*EXERCISE AIM*. Give the data again in full, with every character unchanged.

*EXERCISE DATA*.
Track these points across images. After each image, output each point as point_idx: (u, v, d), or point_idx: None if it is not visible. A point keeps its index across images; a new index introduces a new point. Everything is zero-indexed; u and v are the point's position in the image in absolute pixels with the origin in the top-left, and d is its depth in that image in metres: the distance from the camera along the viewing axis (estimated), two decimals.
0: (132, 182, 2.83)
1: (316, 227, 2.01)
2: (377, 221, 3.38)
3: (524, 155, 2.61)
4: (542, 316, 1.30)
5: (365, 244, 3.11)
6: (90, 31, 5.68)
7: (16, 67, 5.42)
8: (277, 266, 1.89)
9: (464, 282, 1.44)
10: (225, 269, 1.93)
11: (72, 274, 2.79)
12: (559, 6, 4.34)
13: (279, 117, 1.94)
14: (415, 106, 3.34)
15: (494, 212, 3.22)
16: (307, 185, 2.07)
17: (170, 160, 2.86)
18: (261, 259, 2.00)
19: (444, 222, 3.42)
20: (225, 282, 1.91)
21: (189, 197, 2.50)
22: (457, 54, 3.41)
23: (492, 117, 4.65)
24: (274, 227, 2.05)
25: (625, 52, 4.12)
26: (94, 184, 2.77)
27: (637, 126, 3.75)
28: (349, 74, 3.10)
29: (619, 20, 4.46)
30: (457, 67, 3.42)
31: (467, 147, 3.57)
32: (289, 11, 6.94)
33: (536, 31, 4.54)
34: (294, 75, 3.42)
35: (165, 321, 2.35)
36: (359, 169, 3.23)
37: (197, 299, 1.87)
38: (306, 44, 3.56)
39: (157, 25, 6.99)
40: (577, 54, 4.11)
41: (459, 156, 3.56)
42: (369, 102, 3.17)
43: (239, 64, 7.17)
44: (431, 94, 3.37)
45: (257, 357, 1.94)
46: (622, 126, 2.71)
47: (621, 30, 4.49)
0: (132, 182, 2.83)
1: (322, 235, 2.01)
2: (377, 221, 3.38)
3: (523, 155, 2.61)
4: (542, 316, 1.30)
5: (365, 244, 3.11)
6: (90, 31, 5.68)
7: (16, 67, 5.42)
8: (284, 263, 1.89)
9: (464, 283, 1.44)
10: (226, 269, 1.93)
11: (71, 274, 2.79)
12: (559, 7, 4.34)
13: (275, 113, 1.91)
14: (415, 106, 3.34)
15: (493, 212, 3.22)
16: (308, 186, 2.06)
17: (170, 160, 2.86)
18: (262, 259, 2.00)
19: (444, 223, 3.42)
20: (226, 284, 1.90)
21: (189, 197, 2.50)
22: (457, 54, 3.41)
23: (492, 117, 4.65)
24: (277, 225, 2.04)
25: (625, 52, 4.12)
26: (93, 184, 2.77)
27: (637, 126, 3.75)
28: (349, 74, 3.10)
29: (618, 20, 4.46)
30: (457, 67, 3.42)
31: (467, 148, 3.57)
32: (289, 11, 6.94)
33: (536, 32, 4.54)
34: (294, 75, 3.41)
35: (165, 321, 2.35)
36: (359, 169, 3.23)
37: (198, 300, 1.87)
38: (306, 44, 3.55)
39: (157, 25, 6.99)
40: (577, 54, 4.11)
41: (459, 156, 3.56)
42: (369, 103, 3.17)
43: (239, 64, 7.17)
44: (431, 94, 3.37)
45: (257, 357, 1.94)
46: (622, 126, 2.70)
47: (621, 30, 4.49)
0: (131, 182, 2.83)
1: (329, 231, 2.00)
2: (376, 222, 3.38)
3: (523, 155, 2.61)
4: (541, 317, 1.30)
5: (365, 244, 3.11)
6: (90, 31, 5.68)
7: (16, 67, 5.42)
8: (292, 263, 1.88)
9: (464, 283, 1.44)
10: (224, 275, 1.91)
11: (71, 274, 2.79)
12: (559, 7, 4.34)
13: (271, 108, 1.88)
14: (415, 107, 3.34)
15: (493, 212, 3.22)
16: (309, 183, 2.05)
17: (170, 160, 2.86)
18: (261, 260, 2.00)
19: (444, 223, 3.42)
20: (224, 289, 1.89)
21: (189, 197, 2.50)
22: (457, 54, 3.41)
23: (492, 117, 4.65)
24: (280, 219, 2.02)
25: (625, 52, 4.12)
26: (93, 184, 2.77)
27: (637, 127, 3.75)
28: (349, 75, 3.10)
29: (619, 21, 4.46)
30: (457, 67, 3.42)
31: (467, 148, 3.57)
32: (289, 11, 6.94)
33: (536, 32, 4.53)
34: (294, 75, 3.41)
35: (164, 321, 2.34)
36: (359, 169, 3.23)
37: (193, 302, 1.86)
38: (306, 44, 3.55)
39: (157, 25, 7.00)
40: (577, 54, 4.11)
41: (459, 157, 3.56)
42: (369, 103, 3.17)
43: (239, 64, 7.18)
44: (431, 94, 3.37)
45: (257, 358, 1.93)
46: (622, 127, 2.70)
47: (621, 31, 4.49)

*ANSWER SPACE*.
Track these points across images. After each image, output each point as point_idx: (u, v, d), or point_idx: None if it is not visible. A point keeps its index across images; a new index introduces a new point. Everything is zero-indexed; u and v are the point's position in the image in absolute pixels with the origin in the top-left, and d is its depth in that image in metres: the distance from the camera along the viewing axis (estimated), two decimals.
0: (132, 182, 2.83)
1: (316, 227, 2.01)
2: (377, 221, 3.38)
3: (524, 155, 2.61)
4: (542, 316, 1.30)
5: (365, 244, 3.11)
6: (90, 31, 5.68)
7: (16, 67, 5.42)
8: (277, 266, 1.89)
9: (464, 282, 1.44)
10: (225, 269, 1.93)
11: (72, 274, 2.79)
12: (559, 6, 4.34)
13: (279, 117, 1.94)
14: (415, 106, 3.34)
15: (494, 212, 3.22)
16: (307, 185, 2.07)
17: (170, 160, 2.86)
18: (261, 259, 2.00)
19: (444, 222, 3.42)
20: (225, 282, 1.91)
21: (189, 197, 2.50)
22: (457, 54, 3.41)
23: (492, 117, 4.65)
24: (274, 227, 2.05)
25: (625, 52, 4.12)
26: (94, 184, 2.77)
27: (637, 126, 3.75)
28: (349, 74, 3.10)
29: (619, 20, 4.46)
30: (457, 67, 3.42)
31: (467, 147, 3.57)
32: (289, 11, 6.94)
33: (536, 31, 4.54)
34: (294, 75, 3.42)
35: (165, 321, 2.35)
36: (359, 169, 3.23)
37: (197, 299, 1.87)
38: (306, 44, 3.56)
39: (157, 25, 6.99)
40: (577, 54, 4.11)
41: (459, 156, 3.56)
42: (369, 102, 3.17)
43: (239, 64, 7.17)
44: (431, 94, 3.37)
45: (257, 357, 1.94)
46: (622, 126, 2.71)
47: (621, 30, 4.49)
0: (132, 182, 2.83)
1: (322, 235, 2.01)
2: (377, 221, 3.38)
3: (523, 155, 2.61)
4: (542, 316, 1.30)
5: (365, 244, 3.11)
6: (90, 31, 5.68)
7: (16, 67, 5.42)
8: (284, 263, 1.89)
9: (464, 283, 1.44)
10: (226, 269, 1.93)
11: (71, 274, 2.79)
12: (559, 7, 4.34)
13: (275, 113, 1.91)
14: (415, 106, 3.34)
15: (493, 212, 3.22)
16: (308, 186, 2.06)
17: (170, 160, 2.86)
18: (262, 259, 2.00)
19: (444, 223, 3.42)
20: (226, 284, 1.90)
21: (189, 197, 2.50)
22: (457, 54, 3.41)
23: (492, 117, 4.65)
24: (277, 225, 2.04)
25: (625, 52, 4.12)
26: (93, 184, 2.77)
27: (637, 126, 3.75)
28: (349, 74, 3.10)
29: (618, 20, 4.46)
30: (457, 67, 3.42)
31: (467, 148, 3.57)
32: (289, 11, 6.94)
33: (536, 32, 4.54)
34: (294, 75, 3.41)
35: (165, 321, 2.35)
36: (359, 169, 3.23)
37: (198, 300, 1.87)
38: (306, 44, 3.55)
39: (157, 25, 6.99)
40: (577, 54, 4.11)
41: (459, 156, 3.56)
42: (369, 103, 3.17)
43: (239, 64, 7.17)
44: (431, 94, 3.37)
45: (257, 357, 1.94)
46: (622, 126, 2.70)
47: (621, 30, 4.49)
0: (131, 182, 2.83)
1: (329, 231, 2.00)
2: (376, 222, 3.38)
3: (523, 155, 2.61)
4: (541, 317, 1.30)
5: (365, 244, 3.11)
6: (90, 31, 5.68)
7: (16, 67, 5.42)
8: (292, 263, 1.88)
9: (464, 283, 1.44)
10: (224, 275, 1.91)
11: (71, 274, 2.79)
12: (559, 7, 4.34)
13: (271, 108, 1.88)
14: (415, 107, 3.34)
15: (493, 212, 3.22)
16: (309, 183, 2.05)
17: (170, 160, 2.86)
18: (261, 260, 2.00)
19: (444, 223, 3.42)
20: (224, 289, 1.89)
21: (189, 197, 2.50)
22: (457, 54, 3.41)
23: (492, 117, 4.65)
24: (280, 219, 2.02)
25: (625, 52, 4.12)
26: (93, 184, 2.77)
27: (637, 127, 3.75)
28: (349, 75, 3.10)
29: (619, 21, 4.46)
30: (457, 67, 3.42)
31: (467, 148, 3.57)
32: (289, 11, 6.94)
33: (536, 32, 4.53)
34: (294, 75, 3.41)
35: (164, 321, 2.34)
36: (359, 169, 3.23)
37: (193, 302, 1.86)
38: (306, 44, 3.55)
39: (157, 25, 7.00)
40: (577, 54, 4.11)
41: (459, 157, 3.56)
42: (369, 103, 3.17)
43: (239, 64, 7.18)
44: (431, 94, 3.37)
45: (257, 358, 1.93)
46: (622, 127, 2.70)
47: (621, 31, 4.49)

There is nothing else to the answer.